Health-conscious but activity challenged? How about the beach? Jamaica has some very nice spots. Eighteen hours hanging out at some of those would seem a good thing to try. True, the sun may be intense and so may be the heat, and though there’s shade in many places, the heat has no ‘off’ button. Plenty of people seem to make a living catering for these problems, though, and someone to lather your body with oils, whether natural and no-name but produced by Ras Rubbup in the hills or a brand that has so much printed on the label that you could use that as reading while relaxing.

So, 18 hours of body bronzing with or without some oily TLC pampering. That’s the stuff to make your friends on Facebook send a stream of comments and emoticons indicating that they love you, but… BFF no more, maybe?

But, you must get hungry during that time. Well, body bronzing places and good eating places are not necessarily close together, though they need not be too far. The food things won’t be hard to work out, but you may have to think ahead.

If you are a fishist, then Little Ochi or Border are not just a spin around the block if headed off to Portland or Negril or just some little sweet spot on the north coast. But, slickened with herbal oils, you may be able to slide easier and get there for a good fish feed.

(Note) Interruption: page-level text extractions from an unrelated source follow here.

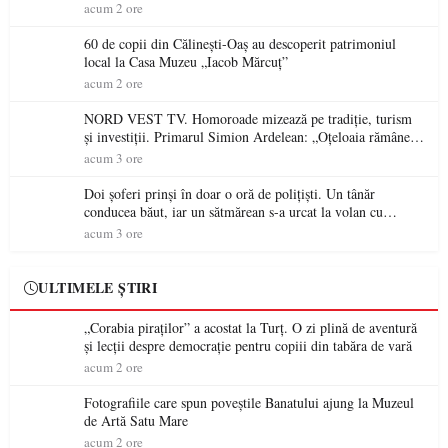
acum 2 ore
60 de copii din Călinești-Oaș au descoperit patrimoniul
local la Casa Muzeu „Iacob Mărcuț”
acum 2 ore
NORD VEST TV. Homoroade mizează pe tradiție, turism
și investiții. Primarul Simion Ardelean: „Oțeloaia rămâne
un brand al Codrului”
acum 3 ore
Doi șoferi prinși în doar o oră de polițiști. Un tânăr
conducea băut, iar un sătmărean s-a urcat la volan cu
permisul suspendat
acum 3 ore
ULTIMELE ȘTIRI
„Corabia piraților” a acostat la Turț. O zi plină de aventură
și lecții despre democrație pentru copiii din tabăra de vară
acum 2 ore
Fotografiile care spun poveștile Banatului ajung la Muzeul
de Artă Satu Mare
acum 2 ore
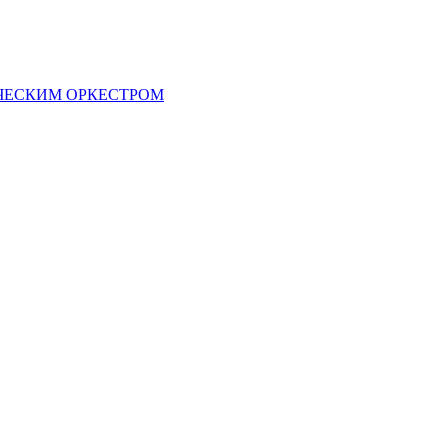
ЧЕСКИМ ОРКЕСТРОМ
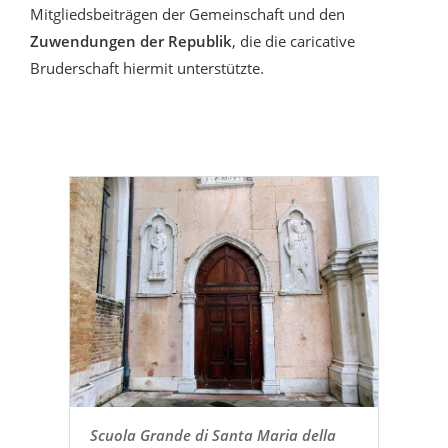
Mitgliedsbeiträgen der Gemeinschaft und den
Zuwendungen der Republik
, die die caricative
Bruderschaft hiermit unterstützte.
Scuola Grande di Santa Maria della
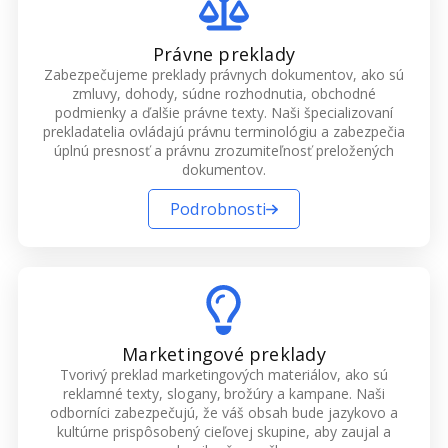
Právne preklady
Zabezpečujeme preklady právnych dokumentov, ako sú
zmluvy, dohody, súdne rozhodnutia, obchodné
podmienky a ďalšie právne texty. Naši špecializovaní
prekladatelia ovládajú právnu terminológiu a zabezpečia
úplnú presnosť a právnu zrozumiteľnosť preložených
dokumentov.
Podrobnosti
Marketingové preklady
Tvorivý preklad marketingových materiálov, ako sú
reklamné texty, slogany, brožúry a kampane. Naši
odborníci zabezpečujú, že váš obsah bude jazykovo a
kultúrne prispôsobený cieľovej skupine, aby zaujal a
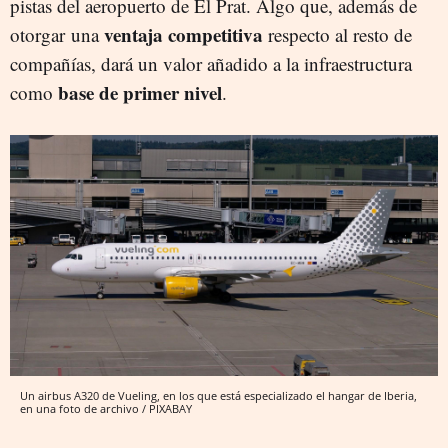
pistas del aeropuerto de El Prat. Algo que, además de
ventaja competitiva
otorgar una
respecto al resto de
compañías, dará un valor añadido a la infraestructura
base de primer nivel
como
.
Un airbus A320 de Vueling, en los que está especializado el hangar de Iberia,
en una foto de archivo / PIXABAY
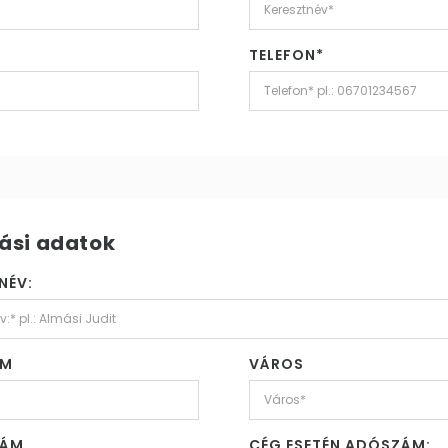
TELEFON*
ási adatok
NÉV:
ÁM
VÁROS
ZÁM
CÉG ESETÉN ADÓSZÁM:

If you are a porkist or just meatist, then finding your poison will be easier, unless our mind is set on jerk at its finest and you had to get to Boston. But, let’s just say that you are adventuresome.

Roadside food is never too far away. Oh, the soup doesn’t have a fancy name? Problem, in the land of “No problem”. Look, janga and mannish are about as fancy as it’s going to get, so just roll with it being called ‘chicken’ or ‘corn’ or ‘cow cod’. We don’t do bouillabaisse. We don’t do broth, unless you’re sick. We do tea, made with fish, but you don’t drink it with your pinky pointing northeast; you put it to your head and slurp slowly, if not quietly. Watch for bones. Watch out, too, for ‘the food’: a dumpling or piece of yam falling onto your face from a short distance is still a shocking experience, though not as traumatic as when the food falls to the ground. Then, the true power of latent learning comes as you utter words heard from the mouth of the gardener but not understood, till now. “Wha wrang widisya piece a yam, man!” (Notice, the Jamaican question is rhetorical and declarative.) Like the soup, you may have to season your contempt for the inconsiderate morsel with a “to r*%^” (speak to a Jamaican for clarification, here :-)).

So, you’re bronzed, oiled, and your belly full. Did we get drinks, at all? Cha! How we could forget? Notice, how a day out in Jamaica has somehow changed the way you think and form speech. Me better grab one a disya jelly cokenut di man ha pon di kyart. Like Elisa Doolittle, there’s a “By Jove, she’s got it!” moment coming. If life were a musical, then all the street vendors, and people working in nearby fields would suddenly appear and throw on straw hats carefully hidden under their stalls, wave machetes and hoes, and break into some spirited singing and dancing, flinging themselves and their wares all over the place is well choreographed moves. “Mi sehhh, day oh!”

What a way to end the day. Time to roll into bed and take a few winks before another workaday week presses the weary soul.

My wife and her colleagues were planning their annual picnic and produced a list of places on which staff could vote; she did not have a veto. They opted for somewhere on the north coast, based around some all-incisive hotel. We’d wanted to go to Chukka Cove, which sounded like a lot of fun. Maybe, we had the wrong idea of what would be fun to do. Not everyone is into zip lining or snorkeling or anything that doesn’t involve an iPad or Kindle. But, that’s what makes life interesting.
I’m intrigued that the choices did not include any spots off-island. There’s so much more to do abroad, I hear. Maybe, cost was an issue, and then there are those annoying visa restrictions to get into other countries. Cha!

Better get myself ready to be bored out of my mind for a couple of days. But, wait. My cousin’s suggested I play golf at Runaway Bay on Satday. Saved!